「マドちゃん、スッポンがおったよ。見に行く?」と亭主がわたしに聞いた。
「行く行く! 見る! どこにおったん?」
「道の傍の田んぼがジルい(地面の水気が多くてグチョグチョ)じゃろ。で、エッチラコッチラ排水溝を掘りよったら、鍬(くわ)がカチッて硬いもんに当たったんよ。おかしいな、石かな、と思うて見たらスッポンじゃった」
「スッポンてようわかったね?」
「そりゃ、スッポンはほかの亀と違うて甲羅が柔らこうてスベスベしちょるから、すぐわかる」
目を輝かせたわたしが行ってみると、スッポンは泥の中にいた。どうも冬眠を邪魔したらしい。亭主殿はちゃんと鍬を用意していて、ひっくり返してわたしに見せてくれた。意外にも腹は白く、手足には水かきが見える。よく泳ぐのだろう。
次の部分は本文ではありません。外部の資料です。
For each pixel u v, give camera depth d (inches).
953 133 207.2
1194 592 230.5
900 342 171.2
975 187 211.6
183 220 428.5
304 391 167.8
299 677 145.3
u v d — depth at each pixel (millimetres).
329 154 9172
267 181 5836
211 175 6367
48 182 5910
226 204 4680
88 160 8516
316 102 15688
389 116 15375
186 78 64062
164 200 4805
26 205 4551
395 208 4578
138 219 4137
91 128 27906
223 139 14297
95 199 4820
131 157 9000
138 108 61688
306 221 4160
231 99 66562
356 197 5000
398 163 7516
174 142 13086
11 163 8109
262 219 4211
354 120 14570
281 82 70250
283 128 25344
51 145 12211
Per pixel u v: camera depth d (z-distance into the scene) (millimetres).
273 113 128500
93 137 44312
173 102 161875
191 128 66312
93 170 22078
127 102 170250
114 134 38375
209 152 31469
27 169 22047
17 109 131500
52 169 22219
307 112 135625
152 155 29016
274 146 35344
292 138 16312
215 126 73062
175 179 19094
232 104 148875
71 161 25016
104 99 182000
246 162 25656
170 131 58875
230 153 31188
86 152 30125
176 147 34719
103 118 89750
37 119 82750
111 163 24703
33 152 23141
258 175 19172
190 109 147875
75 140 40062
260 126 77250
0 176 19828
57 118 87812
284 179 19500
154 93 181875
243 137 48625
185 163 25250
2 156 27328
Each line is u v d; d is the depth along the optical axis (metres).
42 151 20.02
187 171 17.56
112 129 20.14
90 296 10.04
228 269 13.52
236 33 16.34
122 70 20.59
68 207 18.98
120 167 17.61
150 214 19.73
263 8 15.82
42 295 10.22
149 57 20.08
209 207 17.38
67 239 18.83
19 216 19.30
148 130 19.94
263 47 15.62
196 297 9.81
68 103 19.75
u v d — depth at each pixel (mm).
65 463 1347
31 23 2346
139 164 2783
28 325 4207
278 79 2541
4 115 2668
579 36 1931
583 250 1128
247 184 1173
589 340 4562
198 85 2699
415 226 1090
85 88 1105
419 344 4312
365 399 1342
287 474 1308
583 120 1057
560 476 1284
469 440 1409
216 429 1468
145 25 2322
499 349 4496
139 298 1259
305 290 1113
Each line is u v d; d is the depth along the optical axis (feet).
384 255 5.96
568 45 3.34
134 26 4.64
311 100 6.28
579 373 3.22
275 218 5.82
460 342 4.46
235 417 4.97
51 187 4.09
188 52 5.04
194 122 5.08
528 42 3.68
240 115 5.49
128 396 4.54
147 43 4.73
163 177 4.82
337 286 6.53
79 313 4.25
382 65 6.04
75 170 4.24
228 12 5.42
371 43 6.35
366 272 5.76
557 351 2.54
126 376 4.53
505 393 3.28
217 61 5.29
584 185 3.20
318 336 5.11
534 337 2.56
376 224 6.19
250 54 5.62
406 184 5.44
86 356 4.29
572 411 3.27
亭主が持ち上げると、スッポンは首をニューっと伸ばした。長い、長い。甲羅の長さくらい首は伸びる。強壮剤として人気がある理由が、その姿を見るとよくわかる。
カパッとスッポンの口が開く。一度噛みついたら「雷が鳴っても離さない」と言われるほどだから、わたしは手を出さない。
ちょうど隣のタケさんの家には孫さんが来ているらしく声が聞こえる。わたしが呼ぶと4人で出てきた。みんなで観察。
「こねぇな、ちぃと川から離れちょるところにもおるんじゃの。いつやら、もちぃと下(しも)の方で大きなのを見つけたのがおっての、料理屋に持ち込んで食べたそうな。あんたもどうね?」とタケさんがからかう。
「う、特に食べんでもええ」
「お金がもうかるん?」と小学生が尋ねた。
「ハハハ、こねぇな小さいんじゃ無理じゃの」
というわけで、スッポンは田んぼの端に戻され、あっという間に泥の中にもぐっていった。